Pergunta

Hey i was in a local programming competition and they asked me this question which i could not do so please help me on this one.

Write a program that loads from a file the size of a maze and then the maze itself. To model the maze we use the character "S" that specifies the start cell, "." that specifies free cell, "#" is a wall and "F" is the final cell. Write a program that will find a path from the start cell to the final cell. You can think that in the maze there is a robot that obeys commands, so for the following maze the robot should receive the following commands: up, up, right, right, down, down.

maze 1 text file

5 5
#####
#...#
#.#.#
#S#T#
#####

maze 2 text file

4 5
#.#.#
#.#.#
#S#T#
#####

Write your program in general (the maze maximum input can be at most 200x200).

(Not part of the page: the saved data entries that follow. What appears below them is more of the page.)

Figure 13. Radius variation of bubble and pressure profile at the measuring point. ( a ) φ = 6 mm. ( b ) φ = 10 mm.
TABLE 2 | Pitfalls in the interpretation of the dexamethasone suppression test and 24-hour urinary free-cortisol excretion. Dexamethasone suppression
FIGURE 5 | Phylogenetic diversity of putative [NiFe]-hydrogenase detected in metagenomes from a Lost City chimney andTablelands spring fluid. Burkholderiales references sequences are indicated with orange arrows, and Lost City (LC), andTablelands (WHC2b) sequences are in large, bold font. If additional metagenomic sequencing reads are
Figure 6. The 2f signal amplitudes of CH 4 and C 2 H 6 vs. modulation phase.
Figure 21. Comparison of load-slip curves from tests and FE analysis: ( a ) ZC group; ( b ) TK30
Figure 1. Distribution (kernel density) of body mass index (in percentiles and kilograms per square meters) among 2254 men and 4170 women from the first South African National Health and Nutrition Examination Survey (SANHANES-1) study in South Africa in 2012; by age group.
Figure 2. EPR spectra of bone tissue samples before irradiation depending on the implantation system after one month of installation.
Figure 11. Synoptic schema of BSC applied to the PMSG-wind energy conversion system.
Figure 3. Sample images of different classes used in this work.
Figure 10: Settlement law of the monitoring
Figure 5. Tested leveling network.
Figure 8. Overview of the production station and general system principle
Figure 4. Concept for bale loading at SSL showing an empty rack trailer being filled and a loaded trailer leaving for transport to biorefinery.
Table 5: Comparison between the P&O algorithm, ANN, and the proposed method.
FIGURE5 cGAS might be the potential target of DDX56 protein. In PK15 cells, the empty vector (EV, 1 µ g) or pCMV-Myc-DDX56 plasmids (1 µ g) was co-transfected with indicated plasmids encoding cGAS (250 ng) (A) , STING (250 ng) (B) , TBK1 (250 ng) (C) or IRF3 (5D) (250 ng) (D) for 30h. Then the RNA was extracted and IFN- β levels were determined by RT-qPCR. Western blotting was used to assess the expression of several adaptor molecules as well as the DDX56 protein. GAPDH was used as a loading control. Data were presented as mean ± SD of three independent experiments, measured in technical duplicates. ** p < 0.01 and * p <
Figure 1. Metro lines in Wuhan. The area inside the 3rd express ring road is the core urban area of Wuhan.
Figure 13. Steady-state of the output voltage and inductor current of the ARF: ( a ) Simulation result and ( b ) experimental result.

Help would be much appreciated. I am just a rising sophmore so if you could provide me the code then i could understand it and they do it again bymyself.

Foi útil?

Solução

One way to find a path:

  1. Have a queue of cells to check, and a count of steps for each cell from there to the destination.
  2. Set the ending cell's count to 0, and add it to the queue.
  3. While the queue is not empty:
    1. Get a cell from the queue.
    2. For each free neighbor cell, compare the current cell's count + 1 to the neighbor cell's count. If it's less, of if the neighbor cell doesn't have a count yet, set the neighbor cell's count to the current cell's count + 1, then add the neighbor cell to the queue.

Once the queue's empty, every free cell in the maze (that can be reached from the destination) will have the number of steps in the shortest path to the destination. If a cell doesn't have a count, there's no path from it to the destination.

If the start cell has a count,

  1. Get the start cell's count.
  2. Check each neighbor cell for a count of (count - 1). There will be one, and that's the next step in the path. Record the direction to that cell, and then get that cell, and if it's not the destination, repeat step 2 with that cell.

I'll leave it up to you to figure out how to load the maze. That's the easy part of all this.

Outras dicas

In case you don't know what to search for: http://en.wikipedia.org/wiki/Pathfinding#Sample_algorithm and this contains a LOT more info: http://www.astrolog.org/labyrnth/algrithm.htm

The code is too much to write here, but the most common way of solving mazes is to set off in one direction, and at every right turn you can make, turn right.

This is guaranteed to work so long as the start and exit are in one of the four surrounding walls. For mazes that don't have their start and exit along the walls, it's an exercise in recursion.

See what you can come up with code-wise based off that as a starting point!